Gov. Steve Sisolak announced at the end of June the state would remain in phase two until at least the end of July. Seniors, among the state’s most vulnerable populations, are in critical need of companionship and care. To assist in Lyon, the county’s case managers held a recent drive-through campaign and asked local seniors to come by and check in about their condition and make sure they were doing well in an effort to address the challenges related to COVID-19.
Williams said the procedure was straightforward and an easy opportunity for the elderly to spend a few minutes with others from the comfort of their vehicles.
“We had really simple questions we would ask each one and encouraging them … because even if they couldn’t come out of the car, we just wanted to make it as normal as possible for them and have that human connection,” Williams said.
Williams said the county applied for a grant, and it provided about $36,000 for 100 tablets and licenses to software called BurnAlong. The software provides a senior wellness guide and mental health activities and a list to a health care team for easy access inside one’s home, Williams said.
“We’re trying to think out of the box,” she said. “Our seniors are just like children – they’re needing that socialization and human contact so much. We’re figuring out how we can help them mentally and physically and let them be in their home. The BurnAlong app and program are phenomenal and they can do it any time.”

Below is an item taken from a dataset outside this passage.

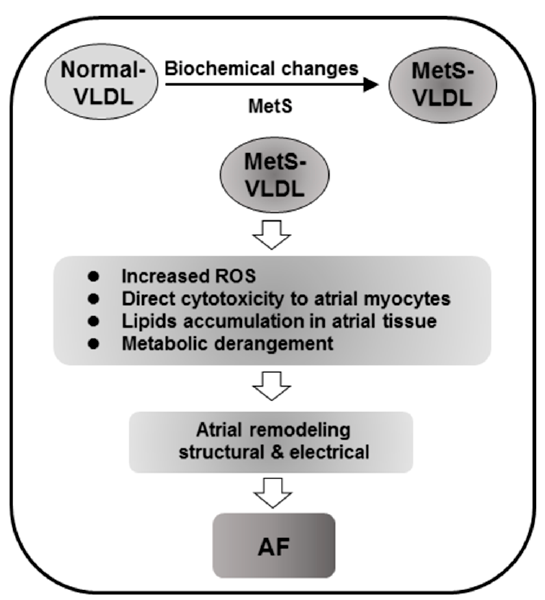
Figure 6. Potential mechanism by which VLDL promotes AF in MetS. In MetS, the biochemical properties of VLDL are changed. MetS-VLDL can induce cellular reactive oxygen species, atrial myocyte cytotoxicity, and excess lipid accumulation resulting in subsequent gene dysregulation corresponding to metabolic derangement. Structural and potentially electrical remodeling initiated by MetS-VLDL in concert contribute to AF vulnerability and development.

While Lyon’s senior centers are closed, the county’s aging population is missing out on valuable opportunities to socialize, Williams said, and some are struggling with depression.
“We had a lot of people that did yoga and weightlifting and Tai chi and bingo and cards, and it’s been hard on them, I think,” she said. “They want to be with their friends. They want to hang out and spend time with each other. It’s hard to be socially isolated.”
Lyon County had two case managers but now it’s down to one serving about 85 individuals.
“It takes a village,” she said.
County Commissioner Ken Gray of Dayton, representing primarily Stagecoach in District 3, said among local seniors he’s directly heard from, most only are currently leaving their homes to go take care of personal shopping needs. COVID-19 has impacted their sense of independence or sense of recreation, he said.
“They are rightly afraid to go out,” he said. “Some, I don’t know if it’s just boredom. At the senior centers, I don’t know if boredom has been an issue. But for most seniors … they can’t do all the things out in public they’re accustomed to doing.”
Normal activities such as short trips to the pharmacy to pick up medications or go to a doctor’s appointment now are being curtailed due to fear or because they’re unable to secure other drivers, he said.
Gray in the past always professed to being bold about his opinions but with the onset of COVID-19, he said he has not been strict during this season about enforcing others to wear their personal protective equipment such as masks. He emphasized, however, he “absolutely encourages” everyone to do so.
“It comes as no surprise people need to be responsible for their own health,” he said.
Williams said she anticipated having the tablets by the end of July and being fully set up with the software by the end of August and ready to checking in with the seniors via the FaceTime app by then as well.
“It’s so much more meaningful when you can see their body language and get undivided attention,” Williams said. “We’re their community. It’s important to take care of each other.”